Refugees look at a Turkish soldier standing at the entrance of a Syrian refugee camp just at the border in Turkey near Turkish village of Boynuyogun in Hatay province (Photo: AP)
Human rights activist Mustafa Osso said there were concerns that thousands of displaced people crowded near the border would come under attack in the coming days.
The fighting in the Jisr al-Shughour area in the northern Idlib province started nearly two weeks ago, and has displaced thousands of people, including some 10,100 who are sheltered in three Turkish refugee camps. An estimated 5,000 more people are camped out on the Syrian side of the border with dwindling resources as the army tightens its grip on the area, hoping to remain in Syria and avoid refugee status.
Osso said military operations were under way Sunday in the villages of Bdama and Rihan near the border. Both villages had provided a gateway for refugees as well as medicine and foodstuffs for them.
"Security forces have arrested around 100 people from those villages in the past few days. They are trying to close off border areas with checkpoints to keep people from leaving," Osso said.
He added that troops were surrounding the village of al-Hamboushieh, only a few kilometers from the border encampment. "We are concerned that the thousands gathered near the border will eventually come under attack," Osso said.
Another activist near the Turkish border said security forces on Sunday torched a bakery in the village of Bdama, about 12 miles (20 kilometers) from the Turkish border, that had been the sole source of bread for the displaced.
The activist, Jamil Saeb, said a man at the bakery was shot in the stomach and was evacuated to Turkey for treatment Sunday morning. The report could not be independently verified.
The three-month uprising against President Bashar Assad's rule has proved stunningly resilient despite a relentless crackdown by the military, pervasive security forces and pro-regime gunmen. Human rights activists say more than 1,400 Syrians have been killed and 10,000 detained as Assad tries to maintain his grip on power.
Along the border Sunday, those displaced said they were running short of supplies.
"We are encircled and have been without bread for two days," said Rami Ismail, whose family fled from the village of Hambouchieh to the camp just across the Turkish border. "We are hoping for some assistance from Turkey," he added.

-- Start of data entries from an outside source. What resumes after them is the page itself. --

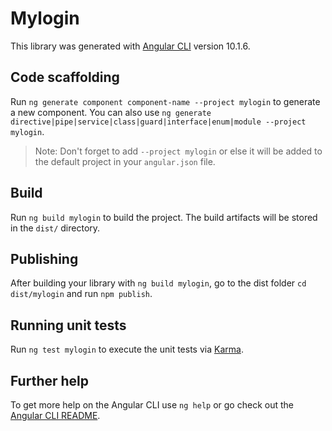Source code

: # Mylogin

This library was generated with [Angular CLI](https://github.com/angular/angular-cli) version 10.1.6.

## Code scaffolding

Run `ng generate component component-name --project mylogin` to generate a new component. You can also use `ng generate directive|pipe|service|class|guard|interface|enum|module --project mylogin`.
> Note: Don't forget to add `--project mylogin` or else it will be added to the default project in your `angular.json` file. 

## Build

Run `ng build mylogin` to build the project. The build artifacts will be stored in the `dist/` directory.

## Publishing

After building your library with `ng build mylogin`, go to the dist folder `cd dist/mylogin` and run `npm publish`.

## Running unit tests

Run `ng test mylogin` to execute the unit tests via [Karma](https://karma-runner.github.io).

## Further help

To get more help on the Angular CLI use `ng help` or go check out the [Angular CLI README](https://github.com/angular/angular-cli/blob/master/README.md).
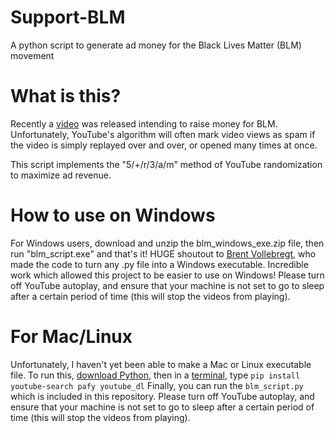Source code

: # Support-BLM
A python script to generate ad money for the Black Lives Matter (BLM) movement

# What is this?
Recently a [video](https://youtu.be/bCgLa25fDHM) was released intending to raise money for BLM. Unfortunately, YouTube's algorithm will often mark video views as spam if the video is simply replayed over and over, or opened many times at once.

This script implements the "5/+/r/3/a/m" method of YouTube randomization to maximize ad revenue.

# How to use on Windows
For Windows users, download and unzip the blm_windows_exe.zip file, then run "blm_script.exe" and that's it! HUGE shoutout to [Brent Vollebregt](https://github.com/brentvollebregt/auto-py-to-exe), who made the code to turn any .py file into a Windows executable. Incredible work which allowed this project to be easier to use on Windows! Please turn off YouTube autoplay, and ensure that your machine is not set to go to sleep after a certain period of time (this will stop the videos from playing).

# For Mac/Linux
Unfortunately, I haven't yet been able to make a Mac or Linux executable file. To run this, [download Python](https://www.python.org/downloads/), then in a [terminal](https://www.youtube.com/watch?v=QROX039ckO8), type `pip install youtube-search pafy youtube_dl` Finally, you can run the `blm_script.py` which is included in this repository. Please turn off YouTube autoplay, and ensure that your machine is not set to go to sleep after a certain period of time (this will stop the videos from playing).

The attack on Bdama occurred a day after Syrian forces swept into Maaret al-Numan, a town on the highway linking Damascus, the capital, with Syria's largest city, Aleppo.
Bdama is next to Jisr al-Shughour, a town that was spinning out of government control before the military recaptured it last Sunday. Activists had reported fighting in Jisr al-Shughour between loyalist troops and defectors who refused to take part in a continuing crackdown on protesters seeking Assad's ouster.
A Turkish villager near the border with Syria said hundreds of Syrians were crossing over Saturday afternoon, fleeing the army advance.